The $4.5B tax-payer subsidy to Foxconn includes $1.6B in payouts unrelated to job creation
An updated calculation of the public assistance provided to Foxconn shows that the costs have risen as high as $4.5 billion when multiple forms of assistance from state government, local governments, and utilities are included.
This comprehensive accounting of public costs allows us to more accurately identify how much each new job created by Foxconn will cost to taxpayers. With an eventual employment target of 13,000 jobs at Foxconn, the cost per job would be $344,000 ($4.5 billion cost divided by 13,000 jobs).
Breakdown of the estimated $4.5 billion in state, local, and utility assistance to Foxconn, as estimated in January 2018. The I-94 North-South corridor project was planned prior to Foxconn’s announcement it would build a factory in Wisconsin, but no funding had been requested. Dollar amounts are shown in millions.
Not directly related to jobs
$764 local government TIF
• $408 I-94 corridor
• $134 other road improvements
• $140 utility costs
• $139 sales tax exemption
• $15 grants to local governments
$1,601 not directly related to jobs
Somewhat related to jobs
$1,350 credit for capital expenditures. Depending on the year, Foxconn must employ only 25% to 65% of main jobs target to receive max credit amount.
Directly Related to jobs
Assistance directly job-related
$1,500 job tax credit
$20 worker training
$1,520 directly related to jobs
Governor Walker has said that the economic activity engaged in by Foxconn will indirectly create another 22,000 jobs outside of Foxconn. Adding those jobs into the calculation would change the cost to $128,000 per job ($4.5 billion cost divided by 35,000 jobs).
However, these cost-per-job figures assume that Foxconn meets all employment goals; if Foxconn employs fewer than 13,000 workers, or if some of the 22,000 other jobs are outside Wisconsin, the cost per job will be higher.

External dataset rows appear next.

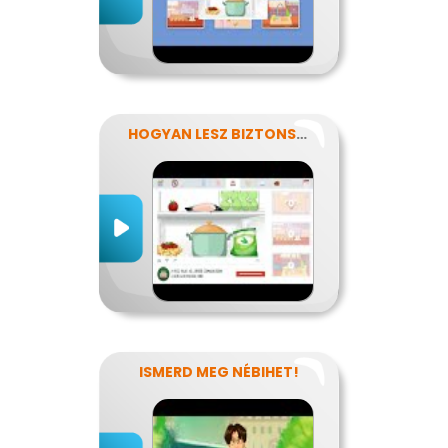
HOGYAN LESZ BIZTONSÁGOS, AMIT MEGESZEL?
ISMERD MEG NÉBIHET!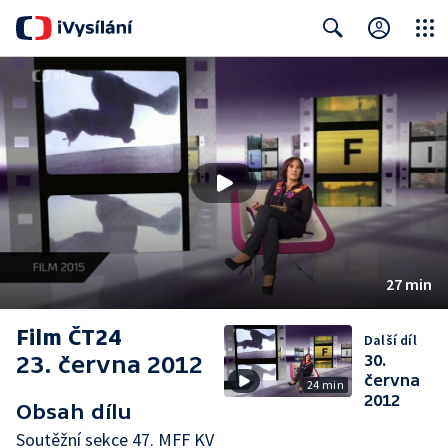
Close
Search
27 min
Film ČT24
Další díl
23. června 2012
30.
června
24 min
2012
Obsah dílu
Soutěžní sekce 47. MFF KV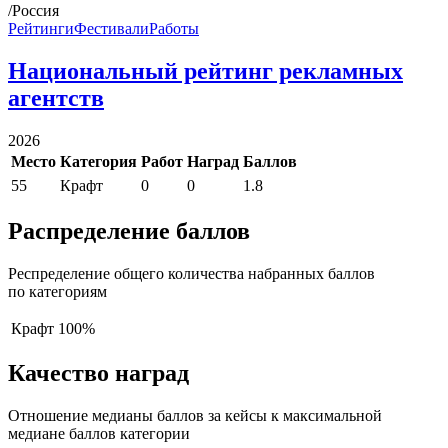
/Россия
Рейтинги
Фестивали
Работы
Национальный рейтинг рекламных
агентств
2026
Место
Категория
Работ
Наград
Баллов
55
Крафт
0
0
1.8
Распределение баллов
Респределение общего количества набранных баллов
по категориям
Крафт
100%
Качество наград
Отношение медианы баллов за кейсы к максимальной
медиане баллов категории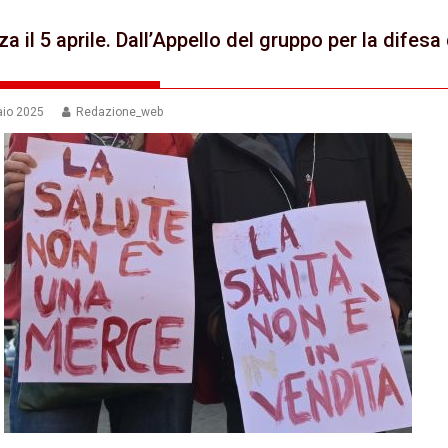
za il 5 aprile. Dall’Appello del gruppo per la difesa
aio 2025
Redazione_web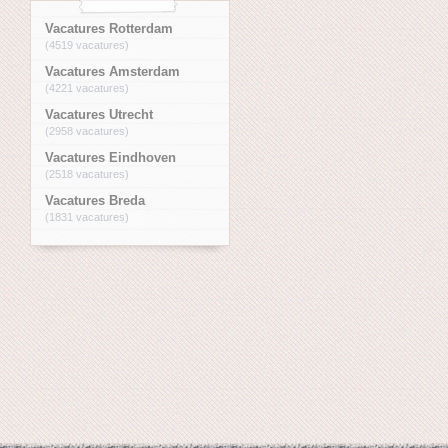
Vacatures Rotterdam
(4519 vacatures)
Vacatures Amsterdam
(4221 vacatures)
Vacatures Utrecht
(2958 vacatures)
Vacatures Eindhoven
(2518 vacatures)
Vacatures Breda
(1831 vacatures)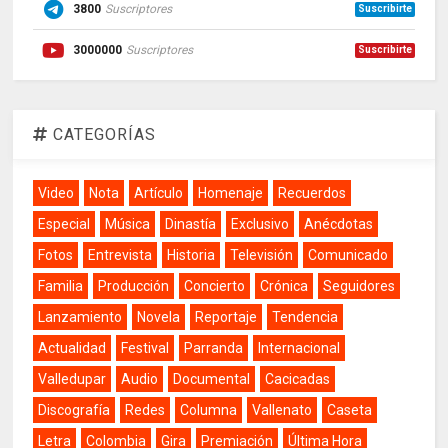
3800
Suscriptores
Suscribirte
3000000
Suscriptores
Suscribirte
CATEGORÍAS
Video
Nota
Artículo
Homenaje
Recuerdos
Especial
Música
Dinastía
Exclusivo
Anécdotas
Fotos
Entrevista
Historia
Televisión
Comunicado
Familia
Producción
Concierto
Crónica
Seguidores
Lanzamiento
Novela
Reportaje
Tendencia
Actualidad
Festival
Parranda
Internacional
Valledupar
Audio
Documental
Cacicadas
Discografía
Redes
Columna
Vallenato
Caseta
Letra
Colombia
Gira
Premiación
Última Hora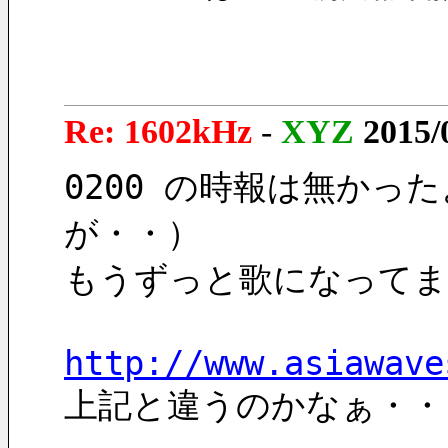
Re: 1602kHz
-
XYZ
2015/
0200 の時報は無か
が・・）
もうずっと歌になってま
http://www.asiawave
上記と違うのかなぁ・・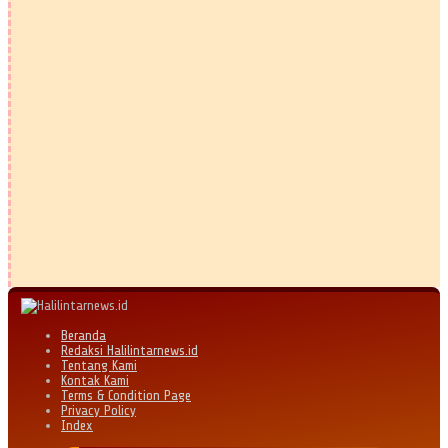
Beranda
Redaksi Halilintarnews.id
Tentang Kami
Kontak Kami
Terms & Condition Page
Privacy Policy
Index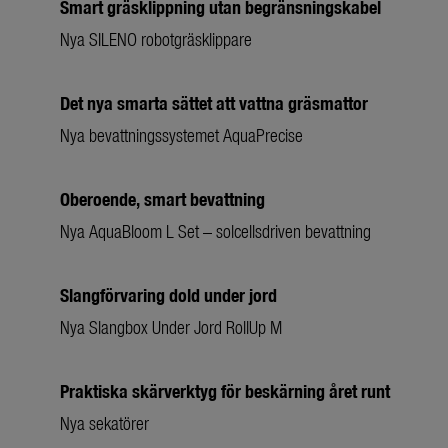
Smart gräsklippning utan begränsningskabel
Nya SILENO robotgräsklippare
Det nya smarta sättet att vattna gräsmattor
Nya bevattningssystemet AquaPrecise
Oberoende, smart bevattning
Nya AquaBloom L Set – solcellsdriven bevattning
Slangförvaring dold under jord
Nya Slangbox Under Jord RollUp M
Praktiska skärverktyg för beskärning året runt
Nya sekatörer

Proponents of the Foxconn deal have justified the large cost of the assistance package by pointing to the number of jobs the company could bring—but more than a third of the public assistance to Foxconn (36%) has no direct connection to job creation. That assistance, which totals $1.6 billion in coming years, includes:
- $764 million in tax increment financing (TIF), which will redirect local property taxes to pay for the debt service on capital costs associated with the Foxconn project.
- $542 million for roads, including $408 million in general state tax dollars for the I-94 North-South corridor. This improvement isn’t specific to the Foxconn development, but the Legislative Fiscal Bureau included it in the letter describing Foxconn costs because no money had been requested for the project prior to the Foxconn development. The state is also anticipated to pay for an additional $134 million of improvements to smaller roads associated with the Foxconn site.
- $294 million in other costs. That amount includes $140 million for the American Transmission Company to build a transmission line project to provide electrical power to the Foxconn factory. It also includes a $139 million sales tax exemption for materials used in the construction of the Foxconn facility, as well as $15 million in state grants to local governments for Foxconn costs.
Another 34% of the assistance to Foxconn, amounting to $1.4 billion, is somewhat related to job creation. This amount takes the form of payments to Foxconn to partially pay for construction and equipment costs of its factory.
These payments to Foxconn are reduced if the company does not hit a specified percentage of the main jobs target, with the percentage ranging from 25% in 2019 to 65% in 2025.
For example, although the company anticipates employing 13,000 workers by 2022, Foxconn could still receive the maximum capital investment payment for that year so long as it employed at least 5,200 workers (40% of 13,000).
In addition, Foxconn would need to hit specified capital investment targets to receive the maximum investment credits.
The smallest portion of the assistance to Foxconn is the 30% that is directly related to job creation. This includes up to $1.5 billion in payments to Foxconn to defray payroll costs over the next fifteen years. It also includes $20 million for the state to provide grants for worker training.
Much of the state assistance will take the form of checks sent to Foxconn, rather than reducing Foxconn’s taxes. That’s because Wisconsin’s tax laws have a special tax break for manufacturers that allows them to pay nearly nothing in state income tax.
Even without the assistance package, Foxconn would have next to no state income tax liability, so the credits for capital investment and employment would have little value unless they take the form of state money sent to Foxconn.
Wisconsin is putting billions of dollars of public money at stake on a single, enormous project. There is no way to know for sure at this point how many people Foxconn will employ or how long the factory will be operational.
What is clear at this point is that the $4.5 billion in public money that state and local governments are spending to benefit Foxconn represents resources that will not be available to invest in Wisconsin’s K-12 schools, university system, or communities.